Although, she never got upset with me for not wanting to learn her craft. She never even raised her voice if I messed something up or forgot which plants like shade and which didn’t, or which ones needed more water versus slightly damp soil.

My heart sinks at the thought that somewhere out there, she’s watched me destroy the one thing she may have loved more than me and Dad—though she’d never admit it. But no, Mom wouldn’t yell at me for letting this place go, no matter how much I wish she could.

I’ve tried all sorts of methods to save the stock in the shop, from transferring them to different pots and replanting them, to moving them around to different locations. But no matter what I do, the flowers and plants continue to wither and die within a matter of days.

I’ve watched videos and read books that are meant to guide a black thumb like mine, but nothing I do ever seems to work.

The shop isn’t profitable like it used to be, which means I won’t be able to pay Raul much longer. I can practically hear Dad telling me I should let it go, but if I do, everything Mom worked so hard for will be gone, just like her.
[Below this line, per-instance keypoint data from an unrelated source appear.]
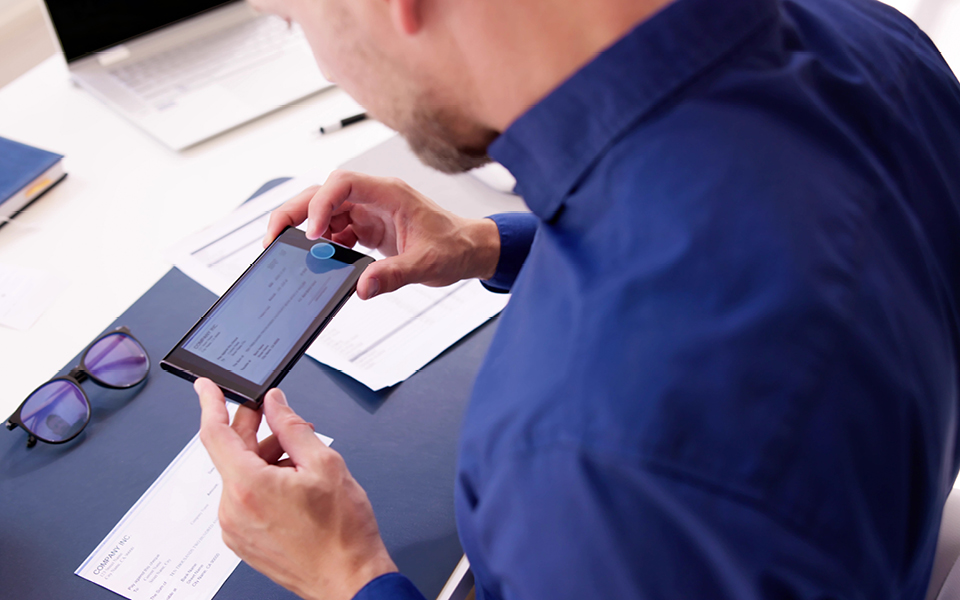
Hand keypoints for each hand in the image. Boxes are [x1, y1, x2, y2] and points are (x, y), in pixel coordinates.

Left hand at [195, 378, 396, 599]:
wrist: (349, 579)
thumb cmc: (342, 534)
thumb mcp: (325, 464)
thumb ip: (293, 427)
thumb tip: (276, 405)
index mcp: (249, 486)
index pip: (215, 433)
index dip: (210, 404)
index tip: (207, 388)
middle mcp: (233, 509)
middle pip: (232, 454)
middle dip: (255, 430)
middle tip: (277, 415)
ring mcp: (235, 528)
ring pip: (241, 476)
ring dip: (265, 459)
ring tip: (302, 460)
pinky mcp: (243, 541)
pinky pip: (245, 499)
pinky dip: (264, 482)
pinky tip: (294, 483)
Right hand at [263, 171, 500, 298]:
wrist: (469, 249)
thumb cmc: (455, 246)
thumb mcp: (428, 264)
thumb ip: (394, 274)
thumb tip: (363, 287)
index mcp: (389, 193)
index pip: (342, 183)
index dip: (321, 204)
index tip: (312, 234)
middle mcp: (374, 197)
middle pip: (322, 193)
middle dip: (295, 213)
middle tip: (273, 239)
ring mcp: (369, 211)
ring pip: (324, 211)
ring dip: (305, 230)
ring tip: (287, 252)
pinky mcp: (367, 228)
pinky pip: (335, 230)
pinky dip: (322, 245)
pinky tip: (319, 261)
Never mind my pretending to have harnessed the ability to make things flourish, knowing he wouldn’t dare visit this place. Even though my intentions are good, I’ve been lying and taking advantage of him, and he deserves better than that.

I grab an old rag hanging from a shelf and absently dust off the windows. The clear pane serves as a mirror to the past, reminding me of the summer we spent building this place for her.
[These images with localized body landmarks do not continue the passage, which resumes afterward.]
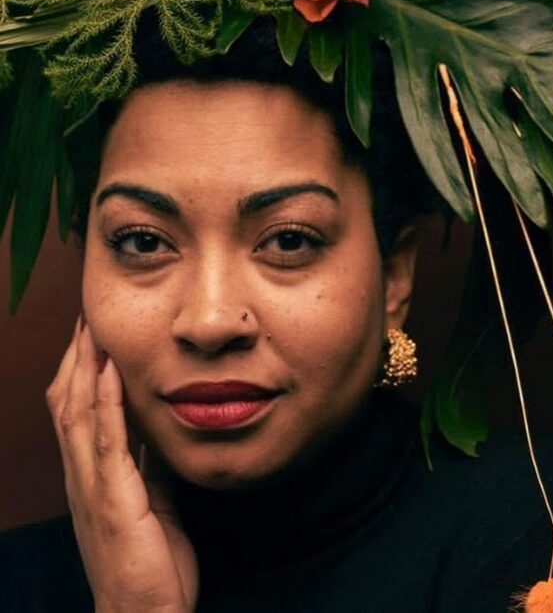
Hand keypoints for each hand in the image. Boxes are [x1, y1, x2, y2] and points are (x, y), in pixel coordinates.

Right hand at [46, 317, 198, 612]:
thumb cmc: (149, 563)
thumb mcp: (151, 500)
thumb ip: (147, 463)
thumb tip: (156, 428)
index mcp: (92, 475)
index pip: (76, 410)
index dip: (80, 370)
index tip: (92, 334)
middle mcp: (84, 476)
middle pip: (68, 403)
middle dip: (76, 358)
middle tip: (87, 317)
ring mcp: (94, 488)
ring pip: (77, 415)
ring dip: (84, 368)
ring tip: (93, 330)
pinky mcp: (113, 501)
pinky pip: (107, 443)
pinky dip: (106, 403)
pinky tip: (109, 373)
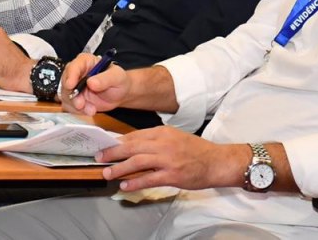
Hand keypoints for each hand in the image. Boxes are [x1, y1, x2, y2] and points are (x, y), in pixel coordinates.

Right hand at [62, 52, 130, 115]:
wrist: (120, 94)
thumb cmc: (119, 81)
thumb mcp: (117, 77)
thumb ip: (105, 78)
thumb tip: (91, 82)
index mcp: (87, 62)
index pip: (74, 66)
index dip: (71, 75)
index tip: (71, 85)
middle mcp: (78, 73)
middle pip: (65, 83)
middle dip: (72, 96)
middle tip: (81, 104)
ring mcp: (74, 86)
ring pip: (65, 96)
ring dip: (77, 105)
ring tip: (91, 109)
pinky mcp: (74, 98)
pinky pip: (69, 106)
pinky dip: (78, 111)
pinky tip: (90, 110)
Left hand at [100, 127, 247, 191]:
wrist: (217, 161)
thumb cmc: (197, 151)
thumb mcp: (176, 138)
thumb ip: (156, 141)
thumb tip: (133, 147)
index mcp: (164, 132)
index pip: (135, 135)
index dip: (118, 141)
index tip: (106, 146)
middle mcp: (165, 143)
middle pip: (132, 146)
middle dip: (113, 153)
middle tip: (100, 157)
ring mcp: (168, 159)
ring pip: (137, 162)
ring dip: (119, 168)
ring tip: (108, 173)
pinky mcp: (172, 174)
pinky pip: (148, 179)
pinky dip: (134, 183)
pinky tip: (125, 186)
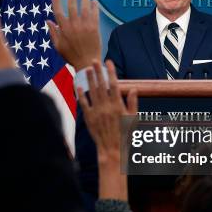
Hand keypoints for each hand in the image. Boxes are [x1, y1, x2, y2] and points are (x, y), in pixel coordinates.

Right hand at [48, 0, 100, 70]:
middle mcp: (74, 26)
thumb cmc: (71, 56)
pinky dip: (94, 7)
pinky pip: (95, 14)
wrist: (87, 62)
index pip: (58, 11)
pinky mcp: (95, 28)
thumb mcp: (58, 46)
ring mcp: (85, 26)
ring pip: (84, 8)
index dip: (56, 1)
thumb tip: (48, 21)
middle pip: (72, 6)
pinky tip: (94, 2)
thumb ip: (53, 33)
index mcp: (64, 30)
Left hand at [77, 60, 136, 199]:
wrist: (113, 150)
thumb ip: (132, 103)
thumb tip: (133, 89)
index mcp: (118, 106)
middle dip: (98, 72)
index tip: (109, 62)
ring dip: (90, 80)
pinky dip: (81, 95)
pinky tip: (79, 86)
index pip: (114, 84)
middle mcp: (107, 107)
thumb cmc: (125, 135)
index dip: (111, 72)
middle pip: (101, 85)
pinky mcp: (89, 119)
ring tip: (88, 69)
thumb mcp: (133, 118)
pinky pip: (84, 104)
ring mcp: (97, 112)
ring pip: (92, 92)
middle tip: (94, 61)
“Go on,” Dad said after handing me the intricately crafted skeleton key. “You can give it to her now.”

I was vibrating with excitement as I raced from my room to where she’d been kneeling in the garden out front. Sweat pocked her brow beneath her bright pink sun hat, and a smile bloomed across her lips just for me. “Oh, my. What’s this?”

Dad looked sheepish, kicking some pebbles around while stuffing his hands into his pockets. “We’ve got a surprise for you, Jeanie girl.”
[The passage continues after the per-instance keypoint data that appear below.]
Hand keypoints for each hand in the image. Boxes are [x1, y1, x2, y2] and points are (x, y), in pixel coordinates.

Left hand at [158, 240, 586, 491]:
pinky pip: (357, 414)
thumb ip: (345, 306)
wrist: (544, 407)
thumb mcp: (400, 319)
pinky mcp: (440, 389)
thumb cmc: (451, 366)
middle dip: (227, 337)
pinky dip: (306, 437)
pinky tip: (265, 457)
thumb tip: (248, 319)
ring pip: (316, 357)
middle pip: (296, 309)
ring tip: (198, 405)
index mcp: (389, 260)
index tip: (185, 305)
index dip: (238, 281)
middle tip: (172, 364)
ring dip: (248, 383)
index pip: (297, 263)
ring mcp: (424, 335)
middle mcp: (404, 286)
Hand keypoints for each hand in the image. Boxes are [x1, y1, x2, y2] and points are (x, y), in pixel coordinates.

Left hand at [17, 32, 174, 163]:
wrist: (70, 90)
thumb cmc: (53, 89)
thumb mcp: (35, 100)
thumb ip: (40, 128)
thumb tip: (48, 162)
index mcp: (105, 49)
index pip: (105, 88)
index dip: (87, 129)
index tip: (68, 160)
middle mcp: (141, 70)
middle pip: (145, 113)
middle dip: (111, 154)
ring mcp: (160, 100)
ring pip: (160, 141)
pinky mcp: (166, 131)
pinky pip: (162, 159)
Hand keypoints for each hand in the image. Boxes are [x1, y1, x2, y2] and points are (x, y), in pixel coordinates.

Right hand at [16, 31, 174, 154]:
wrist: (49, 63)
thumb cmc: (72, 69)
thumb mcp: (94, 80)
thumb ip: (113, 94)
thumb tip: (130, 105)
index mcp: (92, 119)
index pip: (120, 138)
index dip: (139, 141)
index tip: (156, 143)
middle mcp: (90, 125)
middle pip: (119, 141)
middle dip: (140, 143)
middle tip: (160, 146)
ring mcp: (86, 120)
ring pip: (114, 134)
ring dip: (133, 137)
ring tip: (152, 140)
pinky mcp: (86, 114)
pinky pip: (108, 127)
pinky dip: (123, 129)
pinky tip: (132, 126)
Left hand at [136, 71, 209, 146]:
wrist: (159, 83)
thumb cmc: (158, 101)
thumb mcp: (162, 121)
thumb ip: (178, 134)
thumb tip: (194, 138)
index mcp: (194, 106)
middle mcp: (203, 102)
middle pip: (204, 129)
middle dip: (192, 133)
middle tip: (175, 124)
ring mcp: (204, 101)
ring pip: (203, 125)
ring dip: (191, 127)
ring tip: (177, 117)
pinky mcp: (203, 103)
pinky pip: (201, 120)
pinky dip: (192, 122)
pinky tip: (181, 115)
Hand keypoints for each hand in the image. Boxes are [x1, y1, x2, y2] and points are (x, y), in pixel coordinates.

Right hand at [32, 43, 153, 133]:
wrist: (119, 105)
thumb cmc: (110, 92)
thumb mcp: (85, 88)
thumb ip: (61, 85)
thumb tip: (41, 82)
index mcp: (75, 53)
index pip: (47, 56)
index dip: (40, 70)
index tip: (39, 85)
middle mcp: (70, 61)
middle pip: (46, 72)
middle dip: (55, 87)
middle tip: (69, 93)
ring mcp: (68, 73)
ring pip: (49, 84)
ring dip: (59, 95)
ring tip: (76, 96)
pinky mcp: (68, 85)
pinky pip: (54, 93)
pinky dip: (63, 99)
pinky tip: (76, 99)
His nickname for her always made me grin. Like they never grew out of that youthful phase of falling in love, and I was wholly convinced I’d never marry until I had a man who loved me the way he loved her.

I’d pulled her by her arm toward Big Red, and once Dad placed a blindfold over her eyes, we all piled in.

Not one Christmas or birthday since could compare to the excitement I felt when Mom’s eyes watered and her hand clamped over her mouth. Her gaze darted along the twinkling lights we hung from the tempered glass ceiling to the freshly soiled garden outside, just waiting for her magic touch.